Most of us (if not all) learn to wear a mask and a costume at an early age. This is laid out for us in both the subtle and unsubtle ways we were treated and related to as children.
We may live with thoughts, feelings and beliefs we “should” have rather than those of our authentic Self.
The mask and costume grow out of our defences, struggling to be accepted and loved, we try to fit in.
These masks and costumes that we wear may have been helpful in childhood but they often go on to hinder one’s social and personal development and ultimately, health.
As children we have learned to distort ourselves in order to get our needs met. If we don’t examine this as adults, we will continue on this path.

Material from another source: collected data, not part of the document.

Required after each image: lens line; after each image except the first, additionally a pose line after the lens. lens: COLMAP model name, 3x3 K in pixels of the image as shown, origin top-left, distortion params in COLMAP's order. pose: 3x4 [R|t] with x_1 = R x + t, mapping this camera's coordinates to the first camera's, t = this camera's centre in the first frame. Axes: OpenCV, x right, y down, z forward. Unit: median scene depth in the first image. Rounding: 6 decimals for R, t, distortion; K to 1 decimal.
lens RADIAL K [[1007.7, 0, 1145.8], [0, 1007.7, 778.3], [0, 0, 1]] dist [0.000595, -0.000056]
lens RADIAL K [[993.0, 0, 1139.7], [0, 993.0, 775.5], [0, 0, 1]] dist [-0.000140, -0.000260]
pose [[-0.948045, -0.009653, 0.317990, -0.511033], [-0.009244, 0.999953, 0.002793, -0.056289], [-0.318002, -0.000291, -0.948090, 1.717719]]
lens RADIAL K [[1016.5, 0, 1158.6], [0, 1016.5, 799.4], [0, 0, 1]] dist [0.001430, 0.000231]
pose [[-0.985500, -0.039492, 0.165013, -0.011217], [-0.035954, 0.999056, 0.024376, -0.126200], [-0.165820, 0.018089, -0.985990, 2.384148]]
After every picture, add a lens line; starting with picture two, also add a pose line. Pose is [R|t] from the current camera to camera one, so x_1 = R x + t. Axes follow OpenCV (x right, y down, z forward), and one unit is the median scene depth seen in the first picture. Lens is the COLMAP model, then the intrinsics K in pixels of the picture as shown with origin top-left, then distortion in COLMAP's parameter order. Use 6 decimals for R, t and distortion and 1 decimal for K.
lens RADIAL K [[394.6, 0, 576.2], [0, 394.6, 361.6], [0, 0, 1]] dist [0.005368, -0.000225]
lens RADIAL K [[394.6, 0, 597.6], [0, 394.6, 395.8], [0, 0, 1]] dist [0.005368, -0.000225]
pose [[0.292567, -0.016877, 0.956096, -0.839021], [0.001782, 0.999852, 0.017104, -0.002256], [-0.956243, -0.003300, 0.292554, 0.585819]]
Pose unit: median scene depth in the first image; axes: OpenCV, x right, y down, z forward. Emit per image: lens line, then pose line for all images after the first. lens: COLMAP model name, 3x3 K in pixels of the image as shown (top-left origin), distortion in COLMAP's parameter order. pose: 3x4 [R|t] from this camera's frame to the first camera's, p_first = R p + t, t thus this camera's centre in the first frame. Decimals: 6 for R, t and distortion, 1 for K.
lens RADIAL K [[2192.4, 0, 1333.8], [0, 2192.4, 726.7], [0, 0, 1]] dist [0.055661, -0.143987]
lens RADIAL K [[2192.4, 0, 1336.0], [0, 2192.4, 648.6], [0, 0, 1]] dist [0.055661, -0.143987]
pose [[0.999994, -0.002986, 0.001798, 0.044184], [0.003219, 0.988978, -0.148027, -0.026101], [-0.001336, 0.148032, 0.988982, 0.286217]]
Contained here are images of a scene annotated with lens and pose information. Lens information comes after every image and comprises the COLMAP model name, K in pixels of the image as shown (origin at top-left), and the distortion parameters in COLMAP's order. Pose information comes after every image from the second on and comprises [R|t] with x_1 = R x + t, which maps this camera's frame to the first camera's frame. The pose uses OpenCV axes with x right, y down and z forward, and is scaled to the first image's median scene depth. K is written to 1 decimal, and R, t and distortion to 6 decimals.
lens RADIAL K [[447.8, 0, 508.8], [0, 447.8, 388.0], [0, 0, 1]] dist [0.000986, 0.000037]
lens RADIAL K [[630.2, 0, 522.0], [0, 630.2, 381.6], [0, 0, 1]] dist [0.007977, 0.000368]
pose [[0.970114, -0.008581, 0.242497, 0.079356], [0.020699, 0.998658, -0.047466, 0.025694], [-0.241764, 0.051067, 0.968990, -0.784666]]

This distortion binds us physically and emotionally.settling in the tissues of the body including the nervous system.
Stress isn’t something that happens to us. It is rather what we feel. When we are feeling high levels of stress (like right now with the global situation) we may actually start feeling that our mask and costume are holding us back. We may feel that that distortion is being amplified. We may feel a great emotional and physical intensity.
Psychologists say that it’s normal that during times of crisis or even during a happy time like the birth of a child, a marriage or a promotion, we will have our truest emotions and our most original thoughts surface. Rather than thinking and feeling what’s expected of us, we have an opportunity to accept our truest experience and live life instead of just surviving it.
There’s the life of the actor (mask and costume) and then there’s the genuine life. Up to this point in my life, I’ve been discovering my mask and costume as well as learning to be genuine, the real McCoy. Which one do you want to live? How can you use the current crisis to fully accept your own genuine thoughts and feelings and rise to a new level of engagement with life? This crisis can be our opportunity to find our truest selves.